Extract every line of text from the material below unchanged, leaving the pictures out of your answer.

Data under study:
- - - -

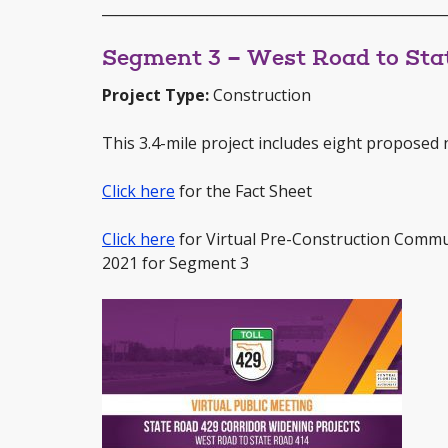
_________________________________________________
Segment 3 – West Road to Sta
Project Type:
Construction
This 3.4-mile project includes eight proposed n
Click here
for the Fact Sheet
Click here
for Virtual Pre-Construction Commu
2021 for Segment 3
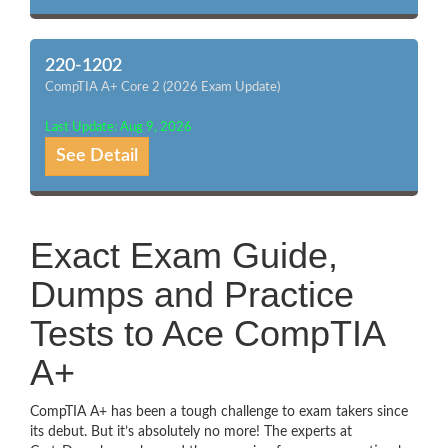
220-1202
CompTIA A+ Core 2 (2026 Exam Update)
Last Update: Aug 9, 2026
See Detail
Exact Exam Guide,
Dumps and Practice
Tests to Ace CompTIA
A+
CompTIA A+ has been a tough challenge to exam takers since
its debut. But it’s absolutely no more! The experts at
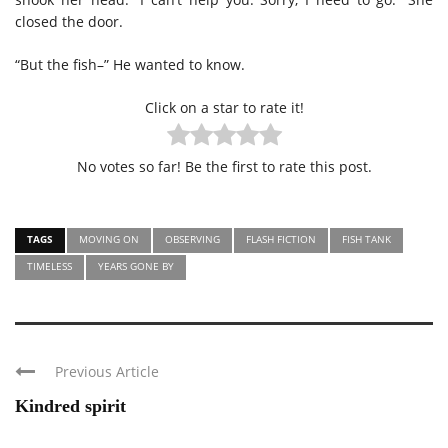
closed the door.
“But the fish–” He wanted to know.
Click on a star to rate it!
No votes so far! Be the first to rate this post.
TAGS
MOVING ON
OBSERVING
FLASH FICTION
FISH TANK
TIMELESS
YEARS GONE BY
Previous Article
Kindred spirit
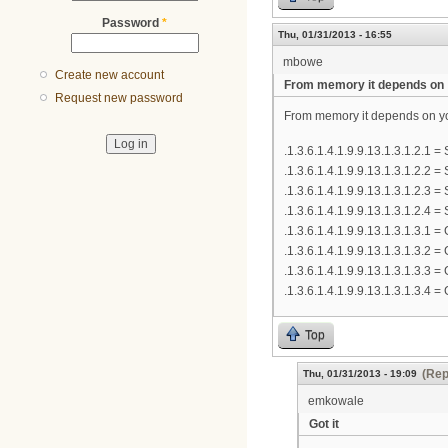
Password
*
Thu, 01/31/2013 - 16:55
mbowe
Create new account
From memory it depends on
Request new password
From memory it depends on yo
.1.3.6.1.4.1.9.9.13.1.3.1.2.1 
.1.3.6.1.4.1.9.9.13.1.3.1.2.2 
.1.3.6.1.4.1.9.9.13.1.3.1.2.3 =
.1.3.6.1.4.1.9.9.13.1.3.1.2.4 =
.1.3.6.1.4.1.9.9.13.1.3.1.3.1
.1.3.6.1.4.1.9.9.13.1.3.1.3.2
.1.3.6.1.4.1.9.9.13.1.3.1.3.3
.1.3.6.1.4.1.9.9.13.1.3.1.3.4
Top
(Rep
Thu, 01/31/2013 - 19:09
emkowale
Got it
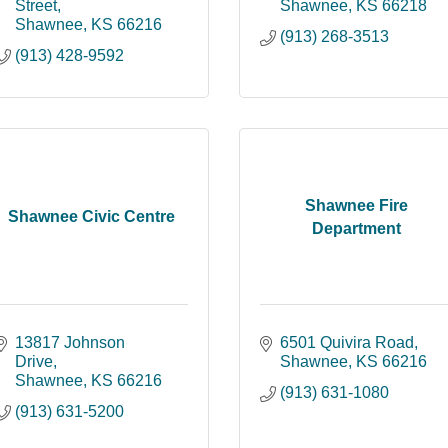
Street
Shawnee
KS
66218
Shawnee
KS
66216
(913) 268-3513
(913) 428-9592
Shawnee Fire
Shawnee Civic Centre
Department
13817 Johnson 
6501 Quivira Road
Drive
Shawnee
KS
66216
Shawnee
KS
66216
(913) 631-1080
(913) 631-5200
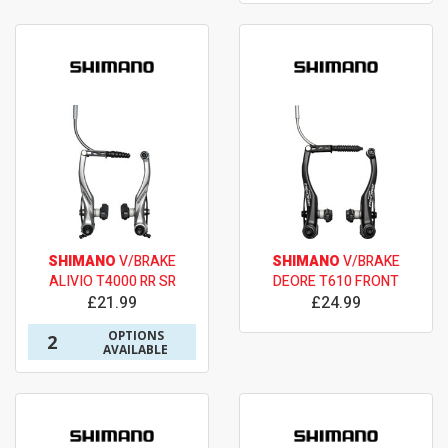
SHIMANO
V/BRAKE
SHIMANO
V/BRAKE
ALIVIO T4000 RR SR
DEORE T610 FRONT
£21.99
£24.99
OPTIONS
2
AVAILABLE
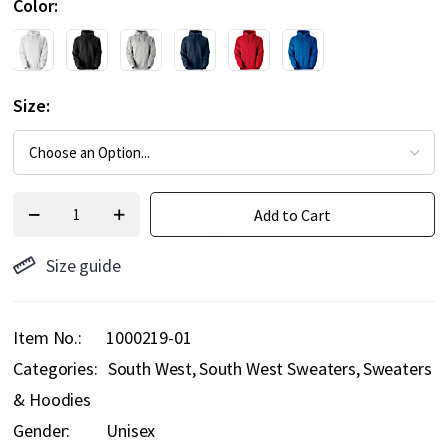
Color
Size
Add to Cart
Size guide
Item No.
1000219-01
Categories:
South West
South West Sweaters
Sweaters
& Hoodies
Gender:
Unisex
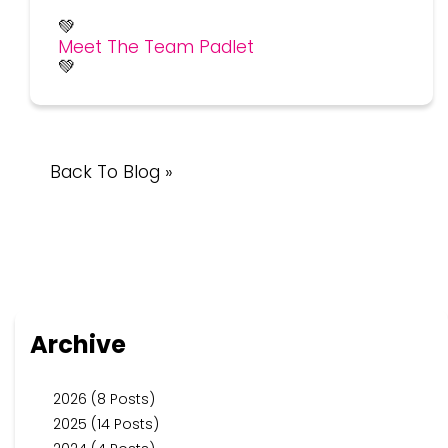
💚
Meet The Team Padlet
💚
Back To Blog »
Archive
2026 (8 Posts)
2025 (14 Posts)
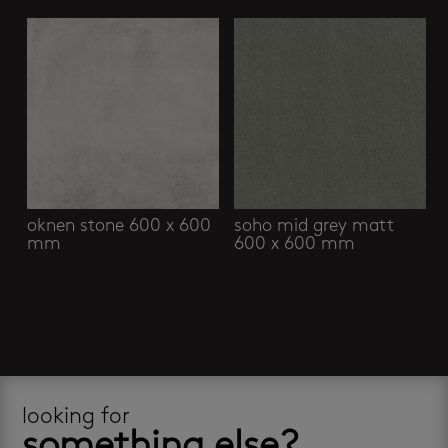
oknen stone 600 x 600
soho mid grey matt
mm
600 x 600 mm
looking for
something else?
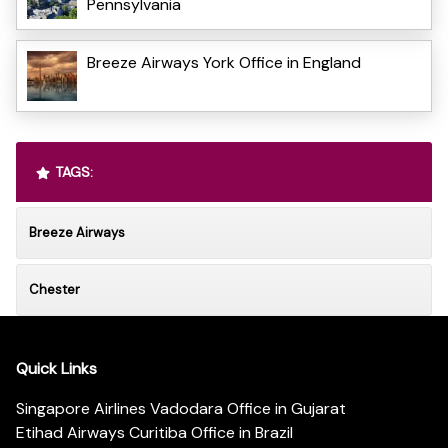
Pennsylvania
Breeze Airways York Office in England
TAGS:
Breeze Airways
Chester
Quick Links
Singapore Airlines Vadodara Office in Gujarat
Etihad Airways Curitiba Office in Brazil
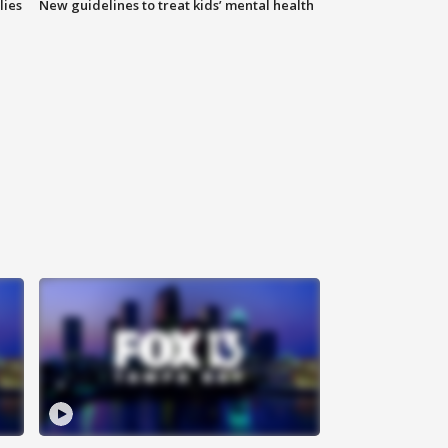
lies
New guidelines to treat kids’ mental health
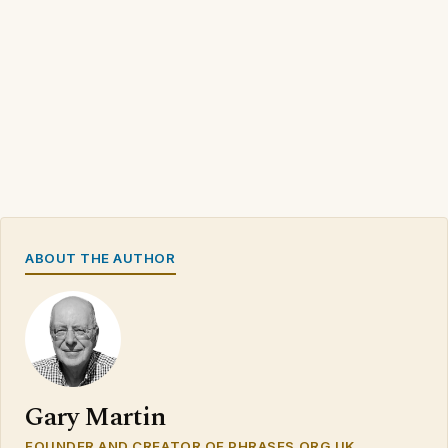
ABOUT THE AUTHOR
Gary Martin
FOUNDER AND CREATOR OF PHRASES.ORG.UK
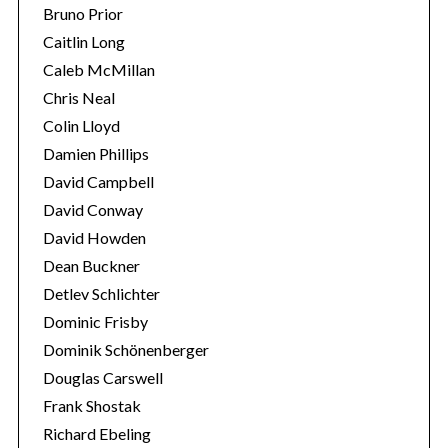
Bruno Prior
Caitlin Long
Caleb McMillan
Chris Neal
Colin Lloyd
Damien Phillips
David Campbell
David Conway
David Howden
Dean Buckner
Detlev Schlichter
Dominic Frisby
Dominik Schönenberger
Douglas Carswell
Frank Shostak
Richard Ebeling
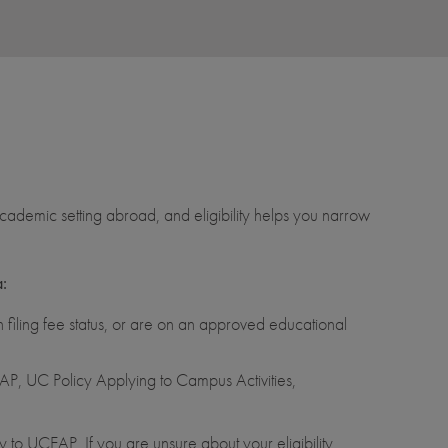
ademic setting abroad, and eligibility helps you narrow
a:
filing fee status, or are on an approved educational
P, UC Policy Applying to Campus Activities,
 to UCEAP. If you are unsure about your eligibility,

- - - -

Your response:
_________________________________________________
Segment 3 – West Road to Sta
Project Type:
Construction
This 3.4-mile project includes eight proposed n
Click here
for the Fact Sheet
Click here
for Virtual Pre-Construction Commu
2021 for Segment 3
220-1202
CompTIA A+ Core 2 (2026 Exam Update)
Last Update: Aug 9, 2026
See Detail
Exact Exam Guide,
Dumps and Practice
Tests to Ace CompTIA
A+
CompTIA A+ has been a tough challenge to exam takers since
its debut. But it’s absolutely no more! The experts at
closed the door.
“But the fish–” He wanted to know.
Click on a star to rate it!
No votes so far! Be the first to rate this post.
TAGS
MOVING ON
OBSERVING
FLASH FICTION
FISH TANK
TIMELESS
YEARS GONE BY
Previous Article
Kindred spirit
Password
*
Thu, 01/31/2013 - 16:55
mbowe
Create new account
From memory it depends on
Request new password
From memory it depends on yo
.1.3.6.1.4.1.9.9.13.1.3.1.2.1 
.1.3.6.1.4.1.9.9.13.1.3.1.2.2 
.1.3.6.1.4.1.9.9.13.1.3.1.2.3 =
.1.3.6.1.4.1.9.9.13.1.3.1.2.4 =
.1.3.6.1.4.1.9.9.13.1.3.1.3.1
.1.3.6.1.4.1.9.9.13.1.3.1.3.2
.1.3.6.1.4.1.9.9.13.1.3.1.3.3
.1.3.6.1.4.1.9.9.13.1.3.1.3.4
Top
(Rep
Thu, 01/31/2013 - 19:09
emkowale
Got it
Street
Shawnee
KS
66218
Shawnee
KS
66216
(913) 268-3513
(913) 428-9592
Shawnee Fire
Shawnee Civic Centre
Department
13817 Johnson 
6501 Quivira Road
Drive
Shawnee
KS
66216
Shawnee
KS
66216
(913) 631-1080
(913) 631-5200
SHIMANO
V/BRAKE
SHIMANO
V/BRAKE
ALIVIO T4000 RR SR
DEORE T610 FRONT
£21.99
£24.99
OPTIONS
2
AVAILABLE
Color
Size
Add to Cart
Size guide
Item No.
1000219-01
Categories:
South West
South West Sweaters
Sweaters
& Hoodies
Gender:
Unisex
💚
Meet The Team Padlet
💚
Back To Blog »
Archive
2026 (8 Posts)
2025 (14 Posts)
oknen stone 600 x 600
soho mid grey matt
mm
600 x 600 mm
looking for
something else?
Pennsylvania
Breeze Airways York Office in England
TAGS:
Breeze Airways
Chester
Quick Links
Singapore Airlines Vadodara Office in Gujarat
Etihad Airways Curitiba Office in Brazil
lies
New guidelines to treat kids’ mental health
ABOUT THE AUTHOR
Gary Martin
FOUNDER AND CREATOR OF PHRASES.ORG.UK
Bruno Prior
Caitlin Long
Caleb McMillan
Chris Neal
Colin Lloyd
Damien Phillips
David Campbell
David Conway
David Howden
Dean Buckner
Detlev Schlichter
Dominic Frisby
Dominik Schönenberger
Douglas Carswell
Frank Shostak
Richard Ebeling
ademic setting abroad, and eligibility helps you narrow
a:
filing fee status, or are on an approved educational
P, UC Policy Applying to Campus Activities,
 to UCEAP. If you are unsure about your eligibility,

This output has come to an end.